SOURCE MATERIAL
● ● ● ● ● ● ●

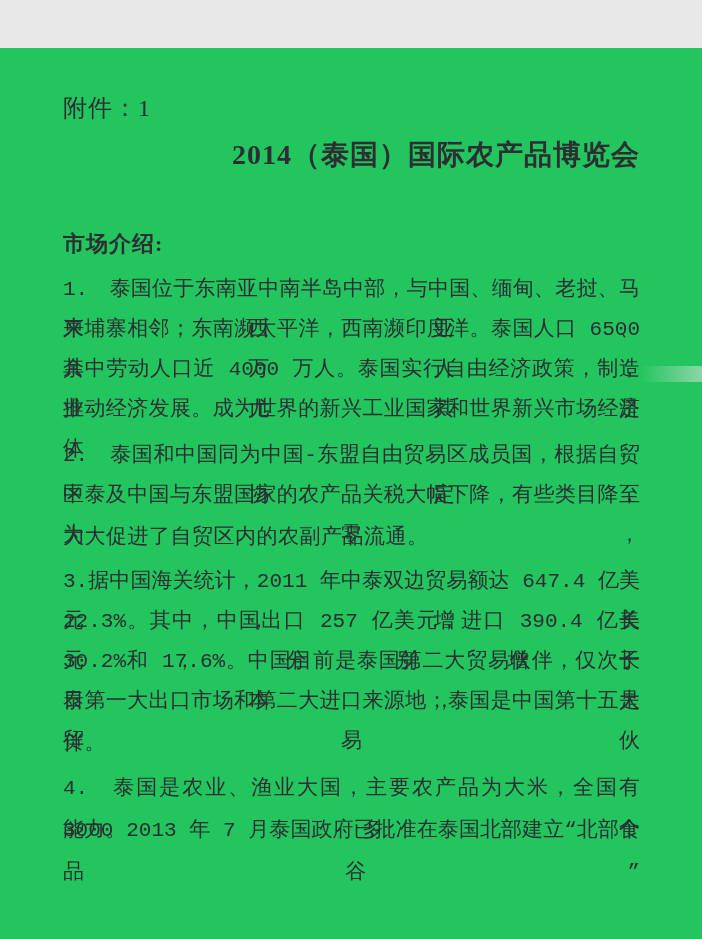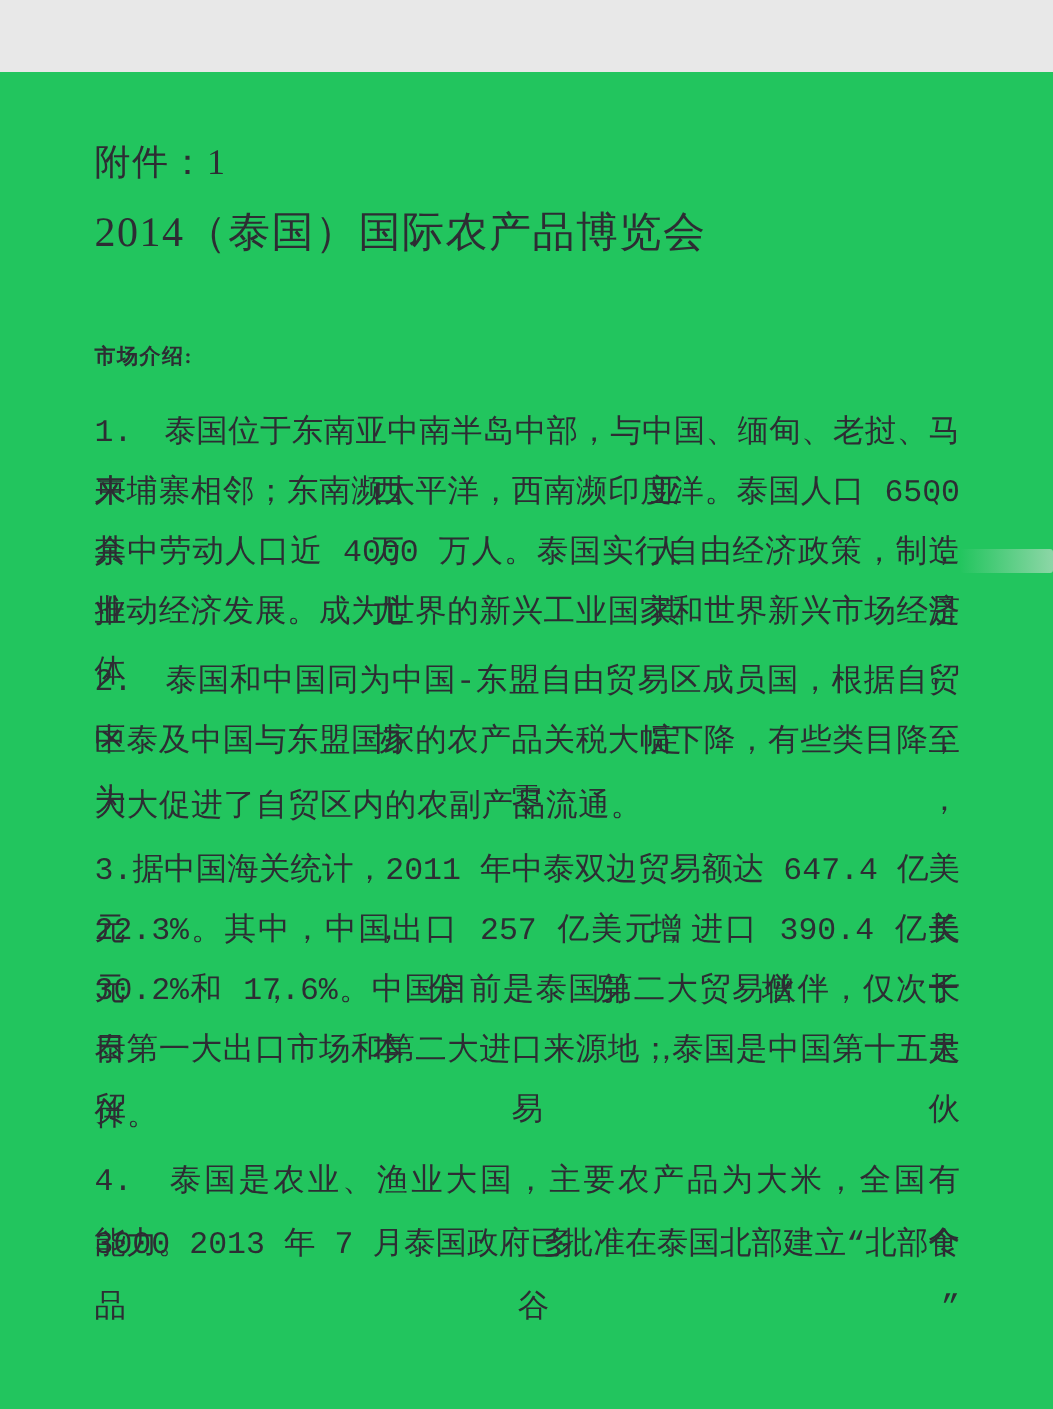--- a/index.html
+++ b/index.html
@@ -30,9 +30,9 @@
     left: 63px;
     top: 88px;
     width: 577px;
-    text-align: left;
+    text-align: right;
     font-size: 28px;
-    font-weight: 400;
+    font-weight: 700;
     letter-spacing: 1px;
   }
   .section-heading {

● ● ● ● ● ● ●

PROBLEM DETAILS
Write every record out again exactly as written. Pictures don't belong in the copy.

OUTPUT FOR THIS EXERCISE
--- a/index.html
+++ b/index.html
@@ -30,9 +30,9 @@
     left: 63px;
     top: 88px;
     width: 577px;
-    text-align: left;
+    text-align: right;
     font-size: 28px;
-    font-weight: 400;
+    font-weight: 700;
     letter-spacing: 1px;
   }
   .section-heading {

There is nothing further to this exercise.